= Beginning of Section =

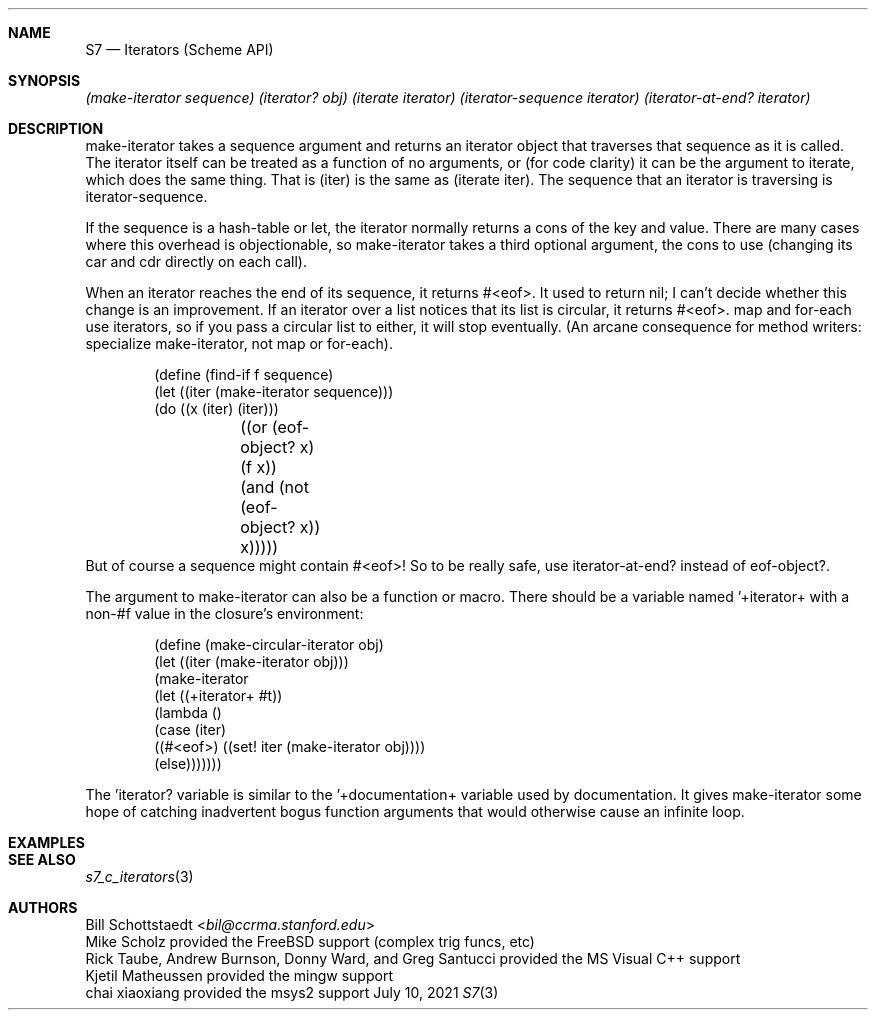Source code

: .Dd July 10, 2021
.Dt S7 3
.Sh NAME
.Nm S7
.Nd Iterators (Scheme API)
.Sh SYNOPSIS
.Em (make-iterator sequence)
.Em (iterator? obj)
.Em (iterate iterator)
.Em (iterator-sequence iterator)
.Em (iterator-at-end? iterator)
.Pp
.Sh DESCRIPTION
make-iterator takes a sequence argument and returns an iterator object that traverses that sequence as it is called. The iterator itself can be treated as a function of no arguments, or (for code clarity) it can be the argument to iterate, which does the same thing. That is (iter) is the same as (iterate iter). The sequence that an iterator is traversing is iterator-sequence.

If the sequence is a hash-table or let, the iterator normally returns a cons of the key and value. There are many cases where this overhead is objectionable, so make-iterator takes a third optional argument, the cons to use (changing its car and cdr directly on each call).

When an iterator reaches the end of its sequence, it returns #<eof>. It used to return nil; I can't decide whether this change is an improvement. If an iterator over a list notices that its list is circular, it returns #<eof>. map and for-each use iterators, so if you pass a circular list to either, it will stop eventually. (An arcane consequence for method writers: specialize make-iterator, not map or for-each).
.Pp
.Bd -literal -offset indent
(define (find-if f sequence)
  (let ((iter (make-iterator sequence)))
    (do ((x (iter) (iter)))
	((or (eof-object? x) (f x))
	 (and (not (eof-object? x)) x)))))
.Ed
But of course a sequence might contain #<eof>! So to be really safe, use iterator-at-end? instead of eof-object?.

The argument to make-iterator can also be a function or macro. There should be a variable named '+iterator+ with a non-#f value in the closure's environment:
.Pp
.Bd -literal -offset indent
(define (make-circular-iterator obj)
  (let ((iter (make-iterator obj)))
    (make-iterator
     (let ((+iterator+ #t))
       (lambda ()
         (case (iter)
           ((#<eof>) ((set! iter (make-iterator obj))))
           (else)))))))
.Ed
.Pp
The 'iterator? variable is similar to the '+documentation+ variable used by documentation. It gives make-iterator some hope of catching inadvertent bogus function arguments that would otherwise cause an infinite loop.
.Pp
.Sh EXAMPLES
.Bd -literal -offset indent
.Ed
.Pp
.Sh SEE ALSO
.Xr s7_c_iterators 3
.Sh AUTHORS
.An Bill Schottstaedt Aq Mt bil@ccrma.stanford.edu
.An Mike Scholz
provided the FreeBSD support (complex trig funcs, etc)
.An Rick Taube, Andrew Burnson, Donny Ward, and Greg Santucci
provided the MS Visual C++ support
.An Kjetil Matheussen
provided the mingw support
.An chai xiaoxiang
provided the msys2 support
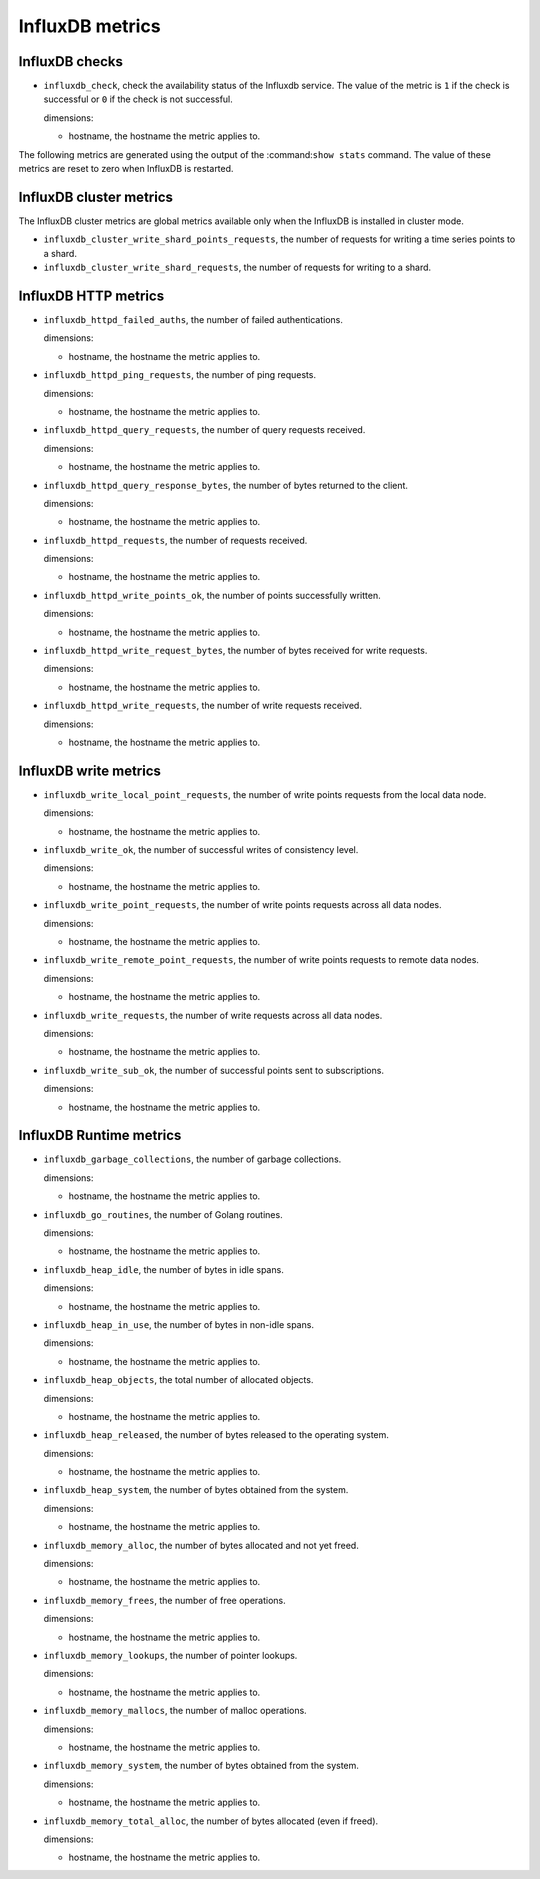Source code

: InfluxDB metrics
----------------
.. _influxdb_metrics:

InfluxDB checks
^^^^^^^^^^^^^^^
.. _influxdb_checks:

* ``influxdb_check``, check the availability status of the Influxdb service.
  The value of the metric is ``1`` if the check is successful or ``0`` if the
  check is not successful.

  dimensions:
  
  - hostname, the hostname the metric applies to.

The following metrics are generated using the output of the :command:``show stats``
command. The value of these metrics are reset to zero when InfluxDB is restarted.


InfluxDB cluster metrics
^^^^^^^^^^^^^^^^^^^^^^^^
.. _influxdb_cluster_metrics:

The InfluxDB cluster metrics are global metrics available only when the InfluxDB
is installed in cluster mode.

* ``influxdb_cluster_write_shard_points_requests``, the number of requests for
  writing a time series points to a shard.

* ``influxdb_cluster_write_shard_requests``, the number of requests for writing
  to a shard.

InfluxDB HTTP metrics
^^^^^^^^^^^^^^^^^^^^^
.. _influxdb_http_metrics:

* ``influxdb_httpd_failed_auths``, the number of failed authentications.

  dimensions:

  - hostname, the hostname the metric applies to.

* ``influxdb_httpd_ping_requests``, the number of ping requests.

  dimensions:

  - hostname, the hostname the metric applies to.

* ``influxdb_httpd_query_requests``, the number of query requests received.
  
  dimensions:

  - hostname, the hostname the metric applies to.

* ``influxdb_httpd_query_response_bytes``, the number of bytes returned to the
  client.

  dimensions:

  - hostname, the hostname the metric applies to.

* ``influxdb_httpd_requests``, the number of requests received.

  dimensions:

  - hostname, the hostname the metric applies to.

* ``influxdb_httpd_write_points_ok``, the number of points successfully written.

  dimensions:

  - hostname, the hostname the metric applies to.

* ``influxdb_httpd_write_request_bytes``, the number of bytes received for
  write requests.

  dimensions:

  - hostname, the hostname the metric applies to.

* ``influxdb_httpd_write_requests``, the number of write requests received.

  dimensions:

  - hostname, the hostname the metric applies to.

InfluxDB write metrics
^^^^^^^^^^^^^^^^^^^^^^
.. _influxdb_write_metrics:

* ``influxdb_write_local_point_requests``, the number of write points requests
  from the local data node.
  
  dimensions:

  - hostname, the hostname the metric applies to.

* ``influxdb_write_ok``, the number of successful writes of consistency level.

  dimensions:

  - hostname, the hostname the metric applies to.

* ``influxdb_write_point_requests``, the number of write points requests across
  all data nodes.
  
  dimensions:

  - hostname, the hostname the metric applies to.

* ``influxdb_write_remote_point_requests``, the number of write points requests
  to remote data nodes.

  dimensions:

  - hostname, the hostname the metric applies to.

* ``influxdb_write_requests``, the number of write requests across all data
  nodes.

  dimensions:

  - hostname, the hostname the metric applies to.

* ``influxdb_write_sub_ok``, the number of successful points sent to
  subscriptions.

  dimensions:

  - hostname, the hostname the metric applies to.

InfluxDB Runtime metrics
^^^^^^^^^^^^^^^^^^^^^^^^
.. _influxdb_runtime_metrics:

* ``influxdb_garbage_collections``, the number of garbage collections.

  dimensions:

  - hostname, the hostname the metric applies to.

* ``influxdb_go_routines``, the number of Golang routines.

  dimensions:

  - hostname, the hostname the metric applies to.

* ``influxdb_heap_idle``, the number of bytes in idle spans.

  dimensions:

  - hostname, the hostname the metric applies to.

* ``influxdb_heap_in_use``, the number of bytes in non-idle spans.

  dimensions:

  - hostname, the hostname the metric applies to.

* ``influxdb_heap_objects``, the total number of allocated objects.

  dimensions:

  - hostname, the hostname the metric applies to.

* ``influxdb_heap_released``, the number of bytes released to the operating
  system.

  dimensions:

  - hostname, the hostname the metric applies to.

* ``influxdb_heap_system``, the number of bytes obtained from the system.

  dimensions:

  - hostname, the hostname the metric applies to.

* ``influxdb_memory_alloc``, the number of bytes allocated and not yet freed.

  dimensions:

  - hostname, the hostname the metric applies to.

* ``influxdb_memory_frees``, the number of free operations.


  dimensions:

  - hostname, the hostname the metric applies to.

* ``influxdb_memory_lookups``, the number of pointer lookups.

  dimensions:

  - hostname, the hostname the metric applies to.

* ``influxdb_memory_mallocs``, the number of malloc operations.

  dimensions:

  - hostname, the hostname the metric applies to.

* ``influxdb_memory_system``, the number of bytes obtained from the system.

  dimensions:

  - hostname, the hostname the metric applies to.

* ``influxdb_memory_total_alloc``, the number of bytes allocated (even if freed).

  dimensions:

  - hostname, the hostname the metric applies to.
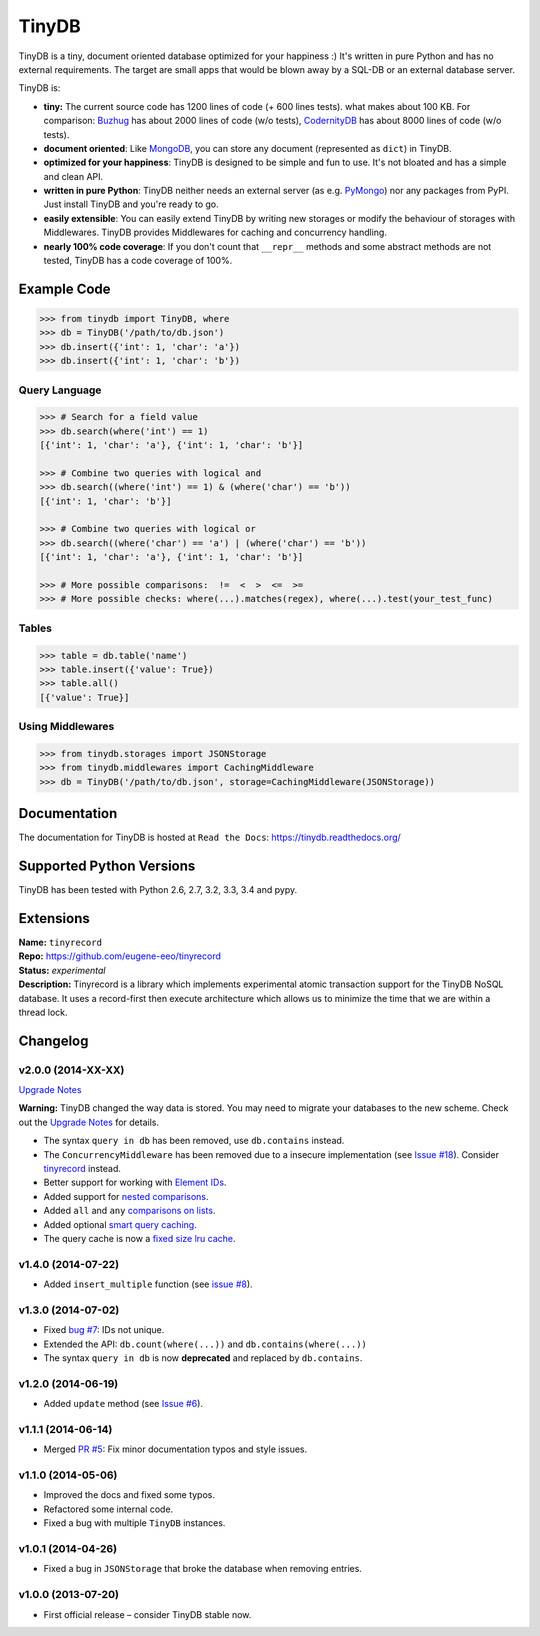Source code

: TinyDB
######

|Build Status| |Coverage| |Version|

TinyDB is a tiny, document oriented database optimized for your happiness :)
It's written in pure Python and has no external requirements. The target are
small apps that would be blown away by a SQL-DB or an external database server.

TinyDB is:

- **tiny:** The current source code has 1200 lines of code (+ 600 lines tests).
  what makes about 100 KB. For comparison: Buzhug_ has about 2000 lines of code
  (w/o tests), CodernityDB_ has about 8000 lines of code (w/o tests).

- **document oriented**: Like `MongoDB <http://mongodb.org/>`_, you can store
  any document (represented as ``dict``) in TinyDB.

- **optimized for your happiness**: TinyDB is designed to be simple and fun to
  use. It's not bloated and has a simple and clean API.

- **written in pure Python**: TinyDB neither needs an external server (as e.g.
  `PyMongo <http://api.mongodb.org/python/current/>`_) nor any packages from
  PyPI. Just install TinyDB and you're ready to go.

- **easily extensible**: You can easily extend TinyDB by writing new storages
  or modify the behaviour of storages with Middlewares. TinyDB provides
  Middlewares for caching and concurrency handling.

- **nearly 100% code coverage**: If you don't count that ``__repr__`` methods
  and some abstract methods are not tested, TinyDB has a code coverage of 100%.


Example Code
************

.. code-block:: python

    >>> from tinydb import TinyDB, where
    >>> db = TinyDB('/path/to/db.json')
    >>> db.insert({'int': 1, 'char': 'a'})
    >>> db.insert({'int': 1, 'char': 'b'})

Query Language
==============

.. code-block:: python

    >>> # Search for a field value
    >>> db.search(where('int') == 1)
    [{'int': 1, 'char': 'a'}, {'int': 1, 'char': 'b'}]

    >>> # Combine two queries with logical and
    >>> db.search((where('int') == 1) & (where('char') == 'b'))
    [{'int': 1, 'char': 'b'}]

    >>> # Combine two queries with logical or
    >>> db.search((where('char') == 'a') | (where('char') == 'b'))
    [{'int': 1, 'char': 'a'}, {'int': 1, 'char': 'b'}]

    >>> # More possible comparisons:  !=  <  >  <=  >=
    >>> # More possible checks: where(...).matches(regex), where(...).test(your_test_func)

Tables
======

.. code-block:: python

    >>> table = db.table('name')
    >>> table.insert({'value': True})
    >>> table.all()
    [{'value': True}]

Using Middlewares
=================

.. code-block:: python

    >>> from tinydb.storages import JSONStorage
    >>> from tinydb.middlewares import CachingMiddleware
    >>> db = TinyDB('/path/to/db.json', storage=CachingMiddleware(JSONStorage))


Documentation
*************

The documentation for TinyDB is hosted at ``Read the Docs``: https://tinydb.readthedocs.org/


Supported Python Versions
*************************

TinyDB has been tested with Python 2.6, 2.7, 3.2, 3.3, 3.4 and pypy.


Extensions
**********

| **Name:**        ``tinyrecord``
| **Repo:**        https://github.com/eugene-eeo/tinyrecord
| **Status:**      *experimental*
| **Description:** Tinyrecord is a library which implements experimental atomic
                   transaction support for the TinyDB NoSQL database. It uses a
                   record-first then execute architecture which allows us to
                   minimize the time that we are within a thread lock.


Changelog
*********

**v2.0.0** (2014-XX-XX)
=======================

`Upgrade Notes <tinydb.readthedocs.org/en/v2.0/upgrade.html#upgrade-v2-0>`_

**Warning:** TinyDB changed the way data is stored. You may need to migrate
your databases to the new scheme. Check out the `Upgrade Notes <tinydb.readthedocs.org/en/v2.0/upgrade.html#upgrade-v2-0>`_
for details.

- The syntax ``query in db`` has been removed, use ``db.contains`` instead.
- The ``ConcurrencyMiddleware`` has been removed due to a insecure implementation
  (see `Issue #18 <https://github.com/msiemens/tinydb/issues/18>`_).  Consider
  `tinyrecord <http://tinydb.readthedocs.org/en/v2.0/extensions.html#tinyrecord>`_ instead.

- Better support for working with `Element IDs <http://tinydb.readthedocs.org/en/v2.0/usage.html#using-element-ids>`_.
- Added support for `nested comparisons <http://tinydb.readthedocs.org/en/v2.0/usage.html#nested-queries>`_.
- Added ``all`` and ``any`` `comparisons on lists <http://tinydb.readthedocs.org/en/v2.0/usage.html#nested-queries>`_.
- Added optional `smart query caching <http://tinydb.readthedocs.org/en/v2.0/usage.html#smart-query-cache>`_.
- The query cache is now a `fixed size lru cache <http://tinydb.readthedocs.org/en/v2.0/usage.html#query-caching>`_.

**v1.4.0** (2014-07-22)
=======================

- Added ``insert_multiple`` function (see `issue #8 <https://github.com/msiemens/tinydb/issues/8>`_).

**v1.3.0** (2014-07-02)
=======================

- Fixed `bug #7 <https://github.com/msiemens/tinydb/issues/7>`_: IDs not unique.
- Extended the API: ``db.count(where(...))`` and ``db.contains(where(...))``
- The syntax ``query in db`` is now **deprecated** and replaced
  by ``db.contains``.

**v1.2.0** (2014-06-19)
=======================

- Added ``update`` method (see `Issue #6 <https://github.com/msiemens/tinydb/issues/6>`_).

**v1.1.1** (2014-06-14)
=======================

- Merged `PR #5 <https://github.com/msiemens/tinydb/pull/5>`_: Fix minor
  documentation typos and style issues.

**v1.1.0** (2014-05-06)
=======================

- Improved the docs and fixed some typos.
- Refactored some internal code.
- Fixed a bug with multiple ``TinyDB`` instances.

**v1.0.1** (2014-04-26)
=======================

- Fixed a bug in ``JSONStorage`` that broke the database when removing entries.

**v1.0.0** (2013-07-20)
=======================

- First official release – consider TinyDB stable now.



.. |Build Status| image:: http://img.shields.io/travis/msiemens/tinydb.svg?style=flat-square
   :target: https://travis-ci.org/msiemens/tinydb
.. |Coverage| image:: http://img.shields.io/coveralls/msiemens/tinydb.svg?style=flat-square
   :target: https://coveralls.io/r/msiemens/tinydb
.. |Version| image:: http://img.shields.io/pypi/v/tinydb.svg?style=flat-square
   :target: https://crate.io/packages/tinydb
.. _Buzhug: http://buzhug.sourceforge.net/
.. _CodernityDB: http://labs.codernity.com/codernitydb/
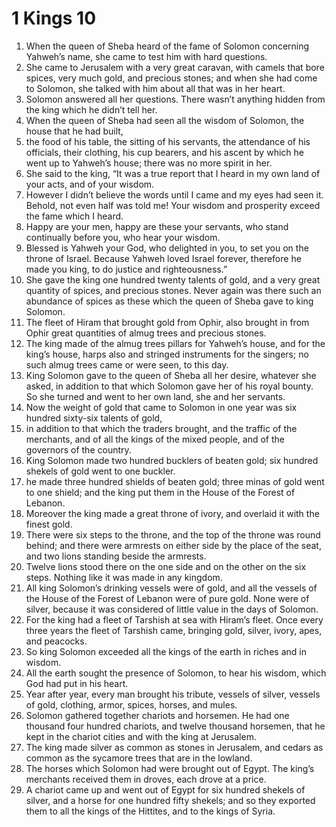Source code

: ﻿
* 1 Kings 10
1. When the queen of Sheba heard of the fame of Solomon concerning Yahweh’s name, she came to test him with hard questions. 
2. She came to Jerusalem with a very great caravan, with camels that bore spices, very much gold, and precious stones; and when she had come to Solomon, she talked with him about all that was in her heart. 
3. Solomon answered all her questions. There wasn’t anything hidden from the king which he didn’t tell her. 
4. When the queen of Sheba had seen all the wisdom of Solomon, the house that he had built, 
5. the food of his table, the sitting of his servants, the attendance of his officials, their clothing, his cup bearers, and his ascent by which he went up to Yahweh’s house; there was no more spirit in her. 
6. She said to the king, “It was a true report that I heard in my own land of your acts, and of your wisdom. 
7. However I didn’t believe the words until I came and my eyes had seen it. Behold, not even half was told me! Your wisdom and prosperity exceed the fame which I heard. 
8. Happy are your men, happy are these your servants, who stand continually before you, who hear your wisdom. 
9. Blessed is Yahweh your God, who delighted in you, to set you on the throne of Israel. Because Yahweh loved Israel forever, therefore he made you king, to do justice and righteousness.” 
10. She gave the king one hundred twenty talents of gold, and a very great quantity of spices, and precious stones. Never again was there such an abundance of spices as these which the queen of Sheba gave to king Solomon. 
11. The fleet of Hiram that brought gold from Ophir, also brought in from Ophir great quantities of almug trees and precious stones. 
12. The king made of the almug trees pillars for Yahweh’s house, and for the king’s house, harps also and stringed instruments for the singers; no such almug trees came or were seen, to this day. 
13. King Solomon gave to the queen of Sheba all her desire, whatever she asked, in addition to that which Solomon gave her of his royal bounty. So she turned and went to her own land, she and her servants. 
14. Now the weight of gold that came to Solomon in one year was six hundred sixty-six talents of gold, 
15. in addition to that which the traders brought, and the traffic of the merchants, and of all the kings of the mixed people, and of the governors of the country. 
16. King Solomon made two hundred bucklers of beaten gold; six hundred shekels of gold went to one buckler. 
17. he made three hundred shields of beaten gold; three minas of gold went to one shield; and the king put them in the House of the Forest of Lebanon. 
18. Moreover the king made a great throne of ivory, and overlaid it with the finest gold. 
19. There were six steps to the throne, and the top of the throne was round behind; and there were armrests on either side by the place of the seat, and two lions standing beside the armrests. 
20. Twelve lions stood there on the one side and on the other on the six steps. Nothing like it was made in any kingdom. 
21. All king Solomon’s drinking vessels were of gold, and all the vessels of the House of the Forest of Lebanon were of pure gold. None were of silver, because it was considered of little value in the days of Solomon. 
22. For the king had a fleet of Tarshish at sea with Hiram’s fleet. Once every three years the fleet of Tarshish came, bringing gold, silver, ivory, apes, and peacocks. 
23. So king Solomon exceeded all the kings of the earth in riches and in wisdom. 
24. All the earth sought the presence of Solomon, to hear his wisdom, which God had put in his heart. 
25. Year after year, every man brought his tribute, vessels of silver, vessels of gold, clothing, armor, spices, horses, and mules. 
26. Solomon gathered together chariots and horsemen. He had one thousand four hundred chariots, and twelve thousand horsemen, that he kept in the chariot cities and with the king at Jerusalem. 
27. The king made silver as common as stones in Jerusalem, and cedars as common as the sycamore trees that are in the lowland. 
28. The horses which Solomon had were brought out of Egypt. The king’s merchants received them in droves, each drove at a price. 
29. A chariot came up and went out of Egypt for six hundred shekels of silver, and a horse for one hundred fifty shekels; and so they exported them to all the kings of the Hittites, and to the kings of Syria.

= End of Section =

> **Directions**
Read through the listing and copy each line in which the word "Build" occurs.

> **Written answer**
|Build Status| |Coverage| |Version|
.. |Build Status| image:: http://img.shields.io/travis/msiemens/tinydb.svg?style=flat-square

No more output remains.